Ask HN: Do you buy things from online ads? - tomrod
I have never, in my recollection, been persuaded to investigate an item or service for sale by an online, ad at Google, Facebook, or on a blog. Have you? If not, how in the world is this a profitable ecosystem?
======
yorwba
I read a bunch of webcomics, and some of them I discovered through the ads
they bought on the sites of other webcomics. Then I ended up contributing to
Kickstarters and Patreons, which hopefully offset the cost of the ad.

However, creators buying ads on each other's websites to attract visitors who
will then spend more time seeing ads ... seems kind of circular. It might be
that part of the ad ecosystem in that space is fueled by hopeful artists who
make a loss trying to promote their work.

As far as physical goods are concerned, I don't really buy anything except to
replace something else, and then I just go to whichever place is most
convenient and buy what they have, so there isn't much room for ads to
influence me.

------
Freak_NL
You don't have to buy stuff directly, or even interact with the ad, you just
need to see it; be influenced by it. You'll buy stuff later. When you see an
ad for a package holiday you don't have to click it for the ad to be effective
(although some people do click them), you may just as well decide to visit the
operator's website the next day to browse their options.
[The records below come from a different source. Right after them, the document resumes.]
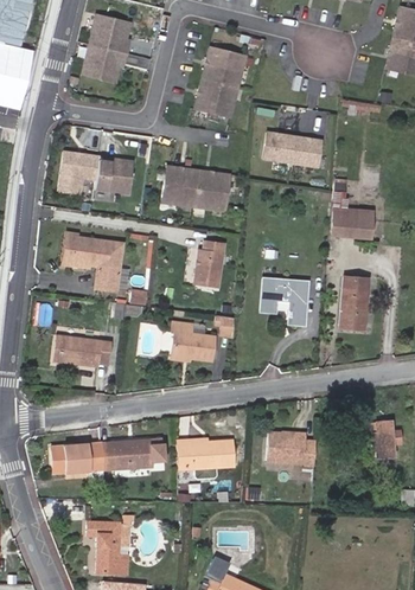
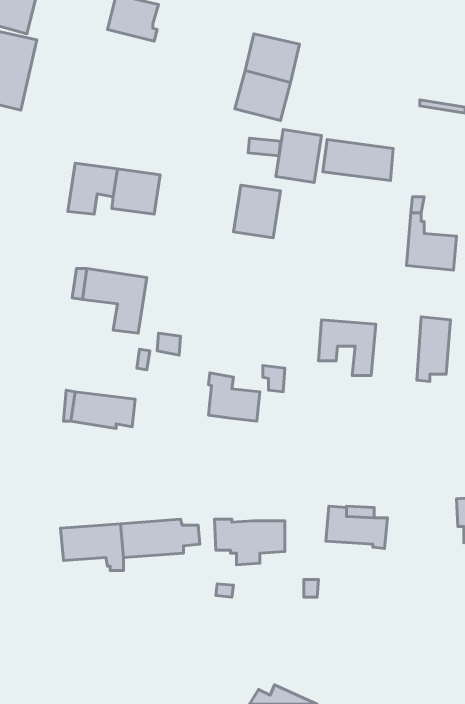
building: [83,44,128,82] -> none
building: [161,165,198,207] -> [276,130,321,182]
building: [194,241,224,288] -> none
building: [88,521,128,575] -> none

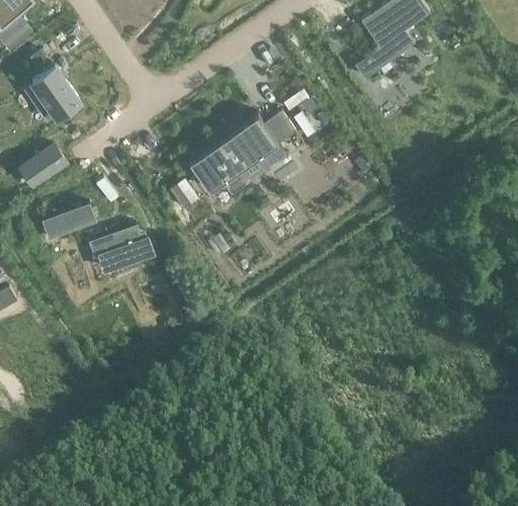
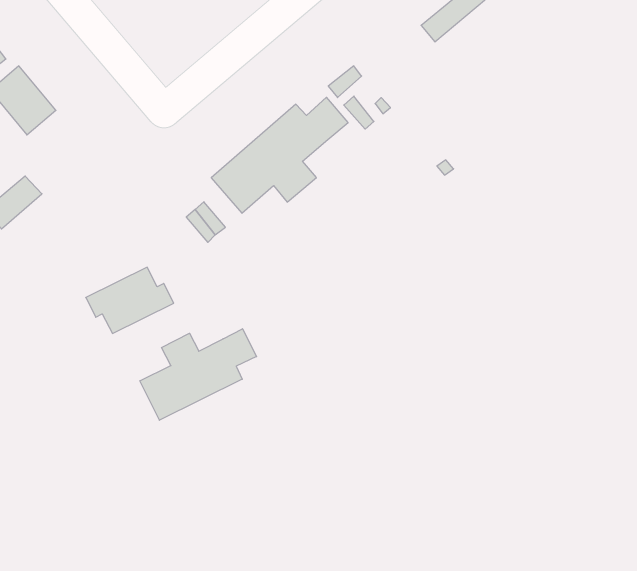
building: [42,204,95,240] -> none
building: none -> [140,329,257,420]

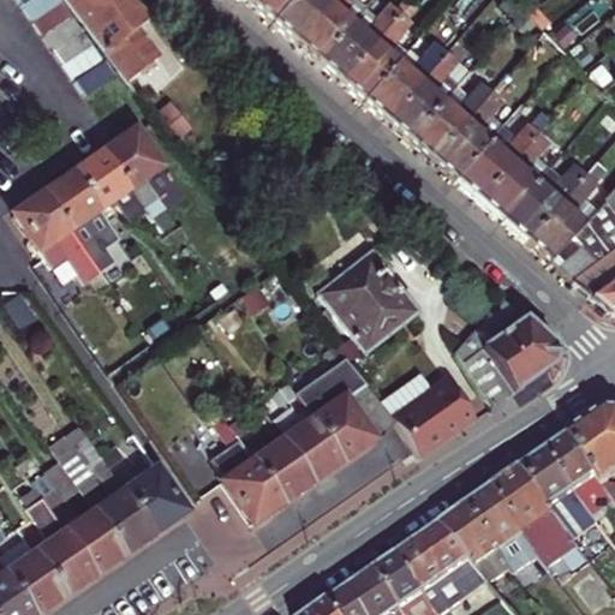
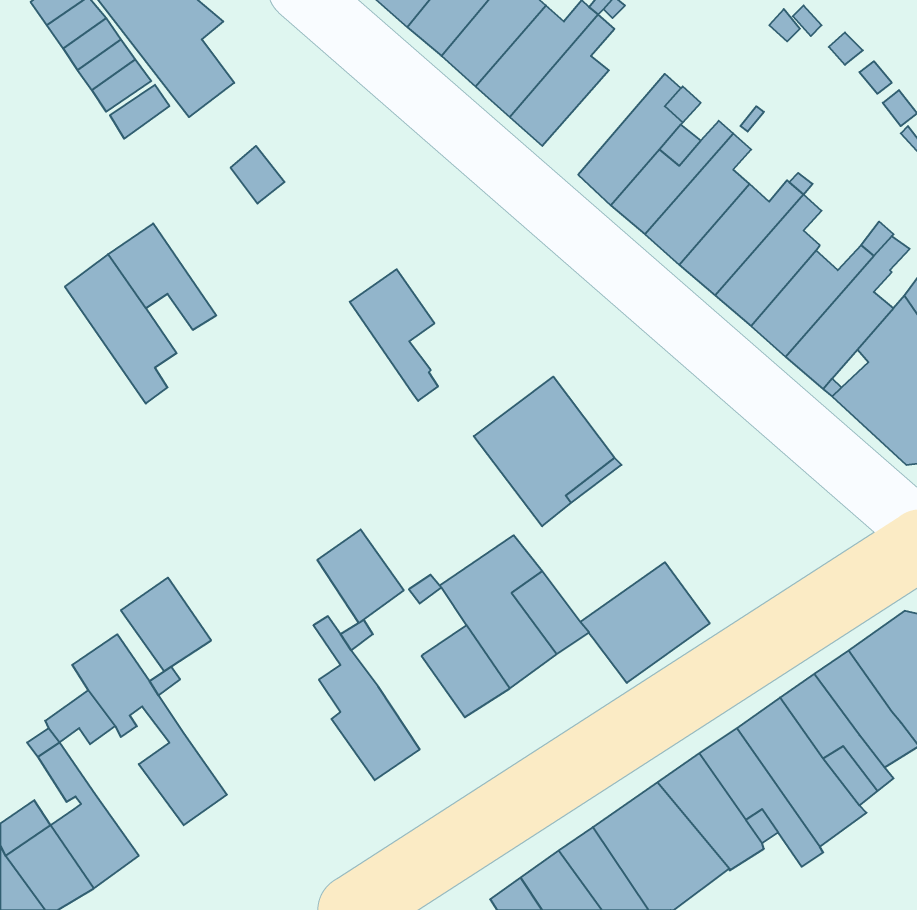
building: [364,40,446,117] -> none
building: [105,127,163,215] -> [350,269,438,401]
building: [14,191,100,280] -> none
building: [454,295,556,405] -> none
building: [255,437,312,500] -> [317,529,404,623]
building: [125,467,185,530] -> [121,578,211,671]
building: [66,509,125,571] -> none

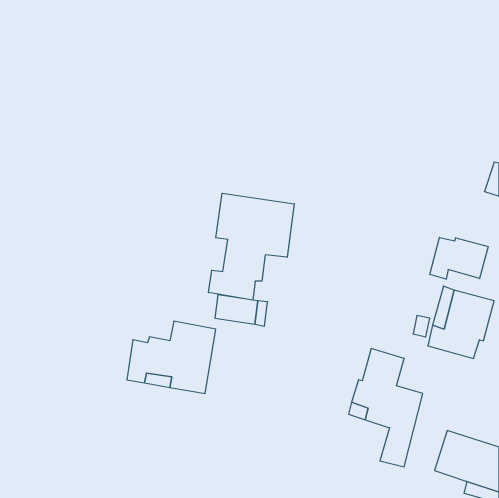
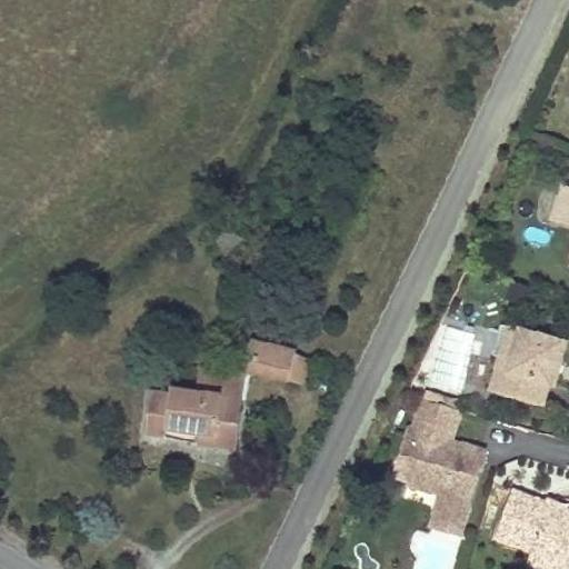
building: [208,193,294,300] -> none
building: [430,237,488,279] -> none

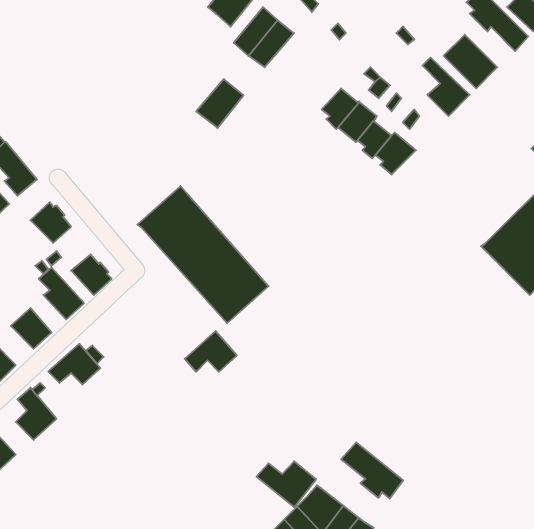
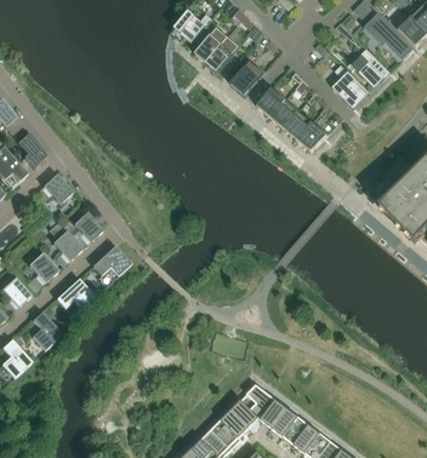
building: [196,79,243,128] -> [228,59,263,96]
building: [137,186,269,323] -> none
building: [185,331,237,372] -> [91,244,130,274]
building: [341,442,403,499] -> none
building: [257,461,316,507] -> none

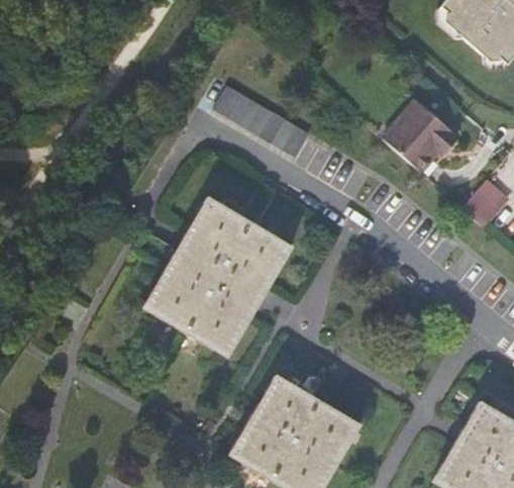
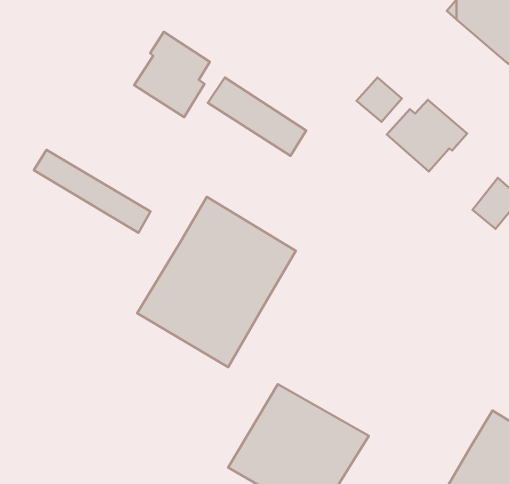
building: none -> [134,32,210,117]
building: none -> [357,77,402,122]
building: none -> [34,150,150,233]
If their ad didn't
bother you, chances are it was a good investment (probably).

People who do get bothered by ads and their continuous manipulation use an ad
blocker of course.

------
adotjdotr
Everyone is influenced by ads

3 white stripes? Adidas Swoosh? Nike Golden Arches? McDonalds

Everyone clicks, buys and is influenced by ads. Dont be arrogant and
mindlessly believe "it doesnt impact me"